The Road To Damascus Part One – Travel In Northern Syria Before The War
“The natives showed us extraordinary kindness.”
– Acts 28:2
The forces us to reconsider our plans. Access to the West Bank is restricted and most sites closed, so we promise to visit the land another time. Overland options along the eastern Mediterranean are limited, and we decide to take ferries from Turkey to Egypt via Greece. We ring in the New Year waiting for the boat to take us from Marmaris to Rhodes. Meanwhile, outside the wind is kicking up a fuss, and the crossing is canceled until “maybe Friday”. But, our Turkish visas are expiring in a few days and there is only one route left to follow.
We know as much about Syria and Jordan as the next western tourist, which isn’t much. The area’s depiction in the media is less than inviting, but at least we know enough to not believe everything we see on TV. So, we go back to Ankara and jump through the hoops of getting Syrian visas. We make several visits to various embassies to buy letters of recommendation, drop off unstamped and pick up stamped passports. Finally, with a bit of apprehension, we venture into the Arab world.
Our first obstacles are deciphering the customs and immigration procedures, and filling in the forms written in an unintelligible script. This is almost unmanageable without the help of a Lebanese gentleman who guides us through the process. He also changes our remaining Turkish lira into Syrian pounds, which is officially impossible. Could friendly interactions like this be commonplace in Syria, and possibly convert our trepidation?
Travel in Northern Syria
We arrive in Aleppo after dark, and stand in the middle of a parking lot, puzzling over a map in the only English guidebook we could find in Ankara. A French-speaking local stops to see if he can help. He points out our location (we are nowhere near the bus station), points us in the direction of a decent hotel, and says goodbye. We expect to see him during check-in to collect his commission, but he is nowhere to be seen.

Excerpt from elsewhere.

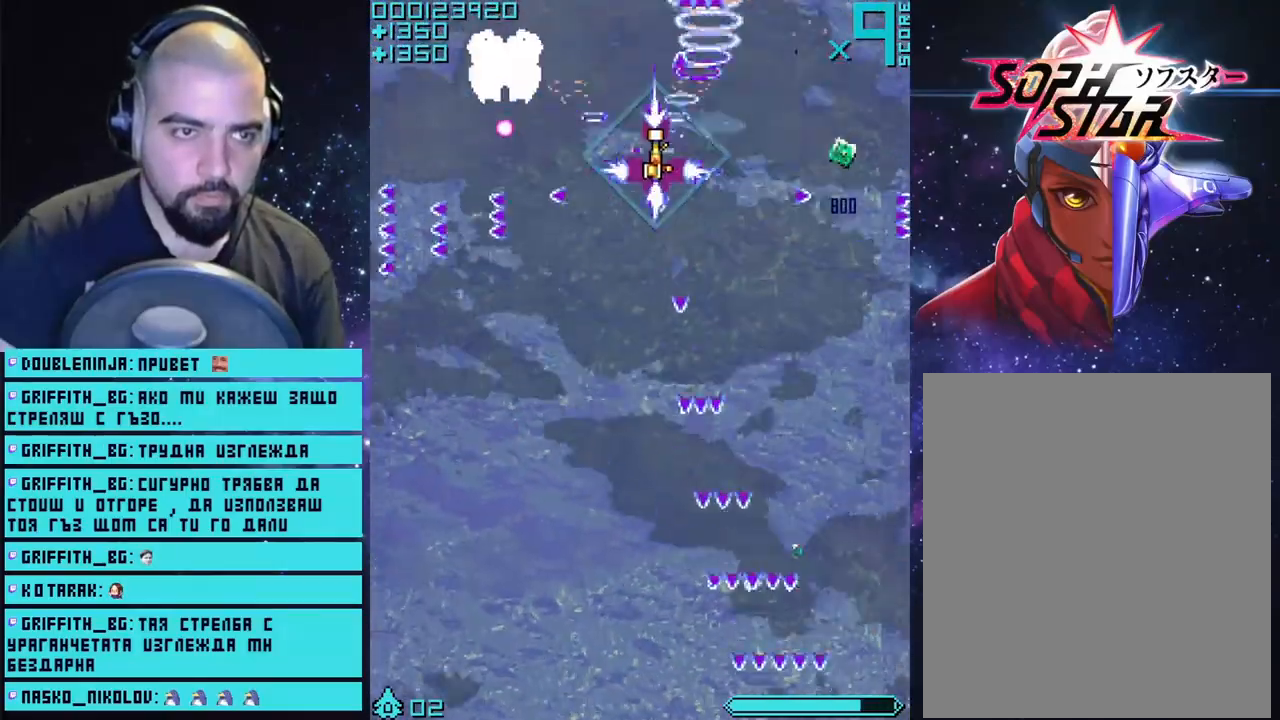
{"buttons": ["CROSS"], "left_stick": "left", "right_stick": "center", "events": [[183, "left_stick", "center"], [433, "left_stick", "left"]]}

Any town worth its salt in the Middle East hosts an imposing citadel. But, one of the world’s largest castles, destroyed and rebuilt for several millennia, watches over Aleppo. Views across the old city, slightly obscured by a mid-winter coal-heated haze, echoing with minarets calling across the rooftops, added to a palpable medieval atmosphere we would experience throughout the entire region – often alone. In fact, for the next fortnight, we have every ancient castle and ruin in the country to ourselves.
Birds fly across the Aleppo skyline on a hazy afternoon
Syria and its sites are cultural and historical superlatives. Aleppo’s market is no different. However, where Istanbul’s Grand Bazaar offers every manner of kitsch and souvenir, Souq al-Madina is for locals.

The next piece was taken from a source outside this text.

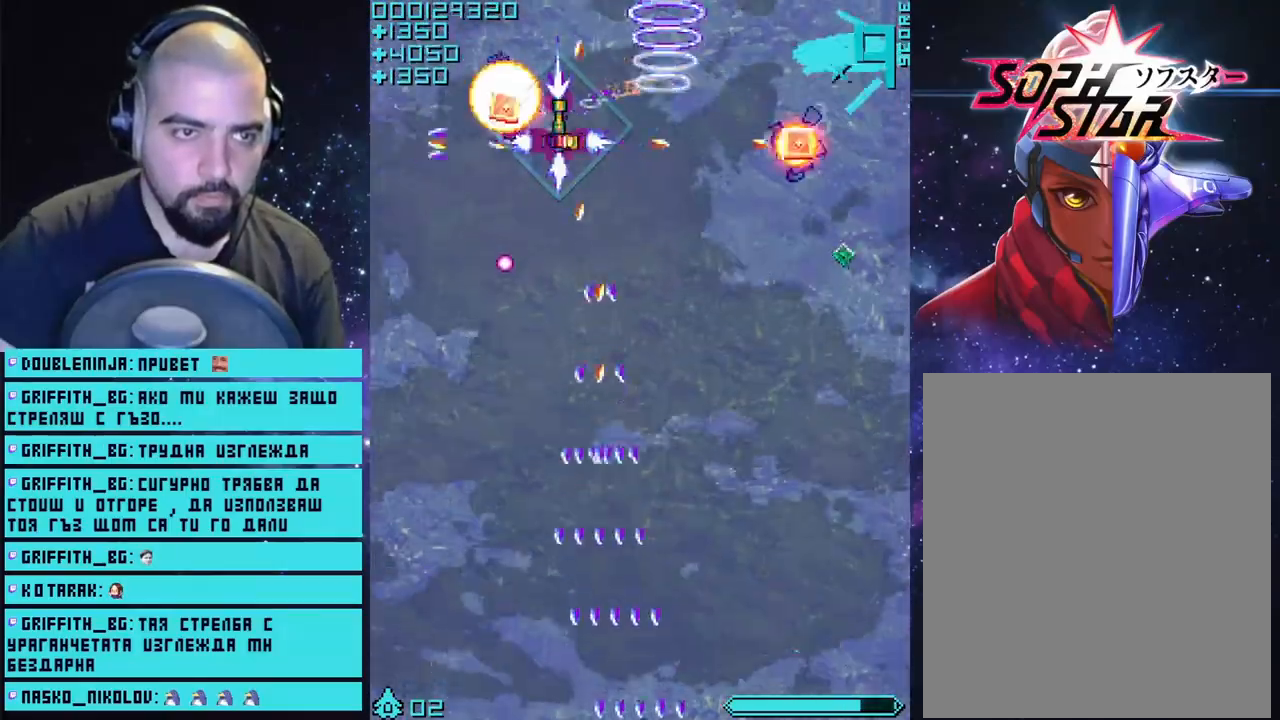
{"buttons": ["CROSS"], "left_stick": "down-left", "right_stick": "center", "events": [[33, "left_stick", "center"], [217, "left_stick", "down-right"], [417, "left_stick", "down-left"]]}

We don’t have to imagine how it might have been a thousand years ago. We just have to look around to see donkeys carrying robed men in headscarves, bumping into veiled women who order cuts of mutton hanging from stone archways over the cobbled alleys of an ageless market.
Little, it seems, has changed.
Down By The River
Syria is a downstream country, with nearly 60% of its water originating somewhere else. The Tigris crosses its border only momentarily as it flows from Turkey to Iraq. Meanwhile, the Euphrates bisects the country and provides its capital with fresh water. Both sources are in the Taurus Mountains in eastern Turkey and, like all rivers in the region but one, flow south. Unlike the others, the Orontes River flows north from Lebanon and provides water to Syria’s third and fourth largest cities, Homs and Hama – our next destinations.
Close to Homs is one of the world’s most important and imposing medieval castles. Krak des Chevaliers was first captured from the local Kurds. It was rebuilt, repaired and defended by the during Crusades, and is now a UNESCO World Heritage Site. Forever situated on military battle lines, political borderlines and seismic fault lines, it continues to be damaged by centuries of earthquakes and conflicts.
Nearby, and not to be outdone, Hama boasts the world’s largest “noria”. Waterwheels dot the banks of what few rivers Syria has, and have been irrigating the fields above since the Middle Ages.
Nowhere, however, are they as charming as Hama. Wooden paddles and spokes, reaching diameters of over sixty feet, creak and groan above the Orontes’ downstream flow.
* Editor’s note:
Part of the Fertile Crescent, Syria is home to the oldest civilization in the world. 10,000 years ago, animal husbandry and agriculture were first practised there. It has been home to nearly every ancient empire – a clash of civilizations which continues today. This article is the first part of The Road To Damascus and describes our travel in northern Syria in January 2001.